Wavelet comovement analysis of interest rates linkages among g-6 countries

Saturday, October 10, 2015: 9:20 AM
Sadullah Çelik, Ph.D. , Marmara University, Istanbul, Turkey
Nazim Engin, Ph.D. , Piri Reis University, Istanbul, Turkey
One of the most important economic events of our times is the Great Recession. In this era of tremendous volatility and unprecedented developments in the global financial markets, the main tool that the Central Banks have relied on while combating this unique economic phenomenon has been nothing but the interest rates. However, the focus on the importance of short-run interest rates have been replaced by the paradigm that interest rates of all maturities do matter especially in the fight against the expected level of inflation which many believe could cause further fluctuations. In this study, we investigate the long-run, medium-run and short run interest rates linkages among G-6 countries.

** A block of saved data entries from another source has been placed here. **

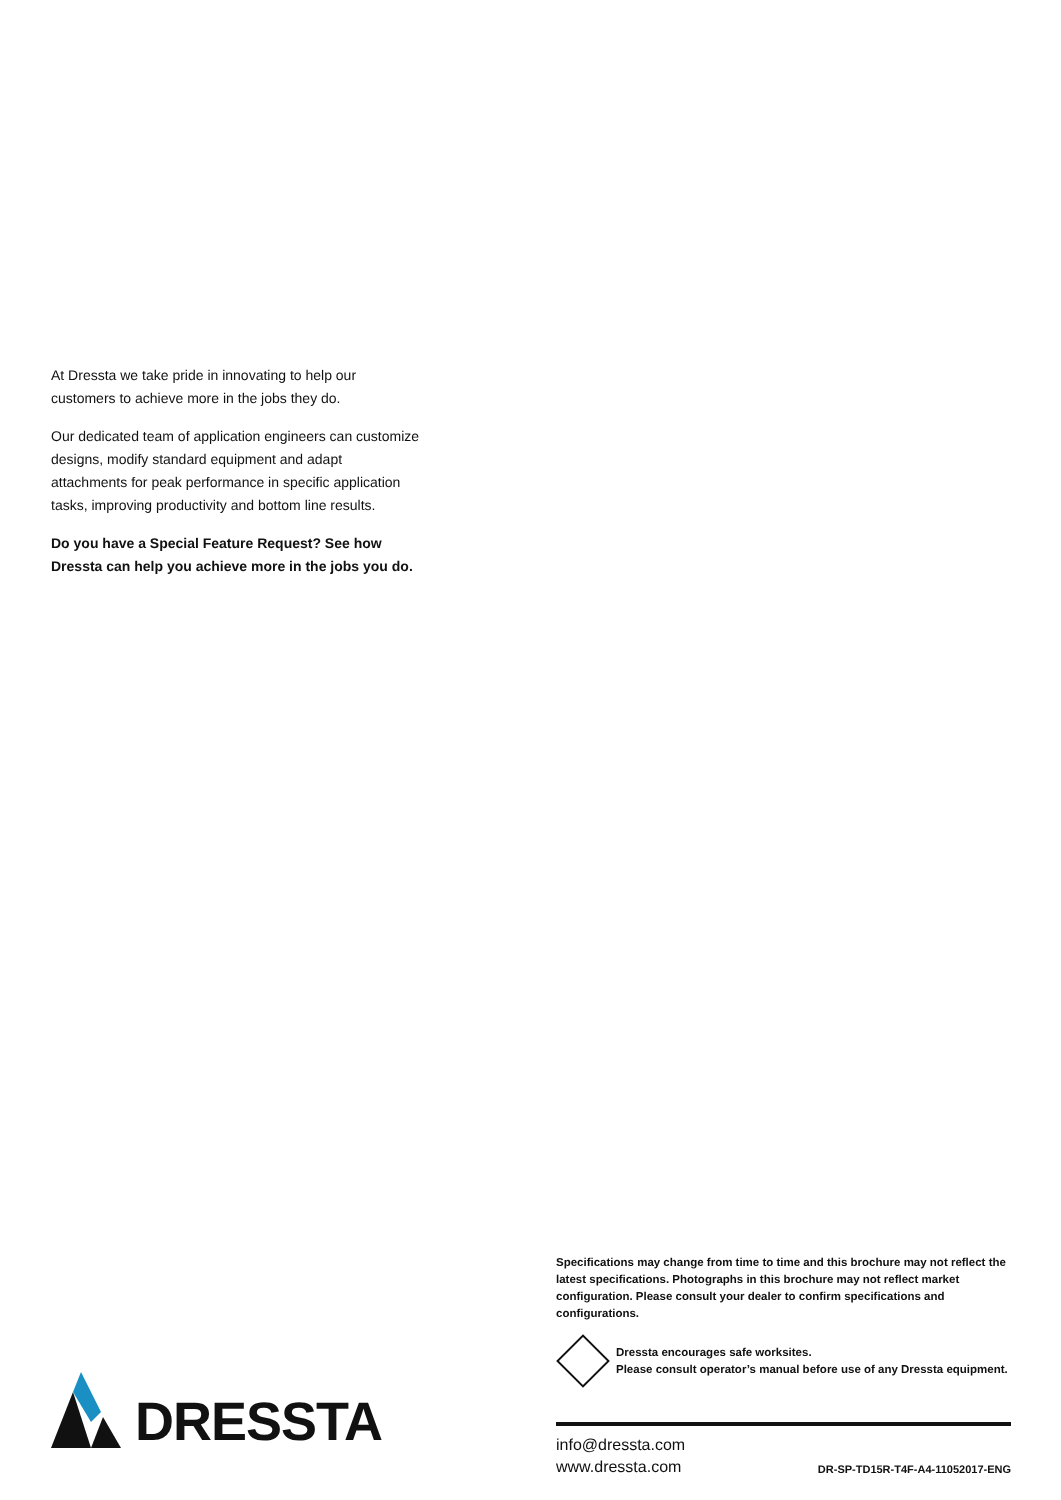At Dressta we take pride in innovating to help our customers to achieve more in the jobs they do.
Our dedicated team of application engineers can customize designs, modify standard equipment and adapt attachments for peak performance in specific application tasks, improving productivity and bottom line results.
Do you have a Special Feature Request? See how Dressta can help you achieve more in the jobs you do.
Specifications may change from time to time and this brochure may not reflect the latest specifications. Photographs in this brochure may not reflect market configuration. Please consult your dealer to confirm specifications and configurations.
Dressta encourages safe worksites.
Please consult operator’s manual before use of any Dressta equipment.
info@dressta.com
www.dressta.com
DR-SP-TD15R-T4F-A4-11052017-ENG
DRESSTA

We use a cointegration technique and have considered a possible structural break for the long-run relationship between interest rates pairs. We have found that 19 out of 45 pairs are cointegrated and 11 of them have cointegration relationships with a structural break. The existence of cointegration relationships implies that only 19 pairs have common stochastic trend. On the other hand we analyze the common cycles between interest rates pairs by using codependence methodology. Findings showed that 15 out of 19 pairs both have common stochastic trend and common cycles and 23 pairs have only common cycles. In total 38 out of 45 pairs have common cycles. To further strengthen our argument, we employ Rua (2010) wavelet comovement methodology. Our results are in line with the argument that the US is leading the other countries at every time period which is why the Great Recession could be termed as a unique event.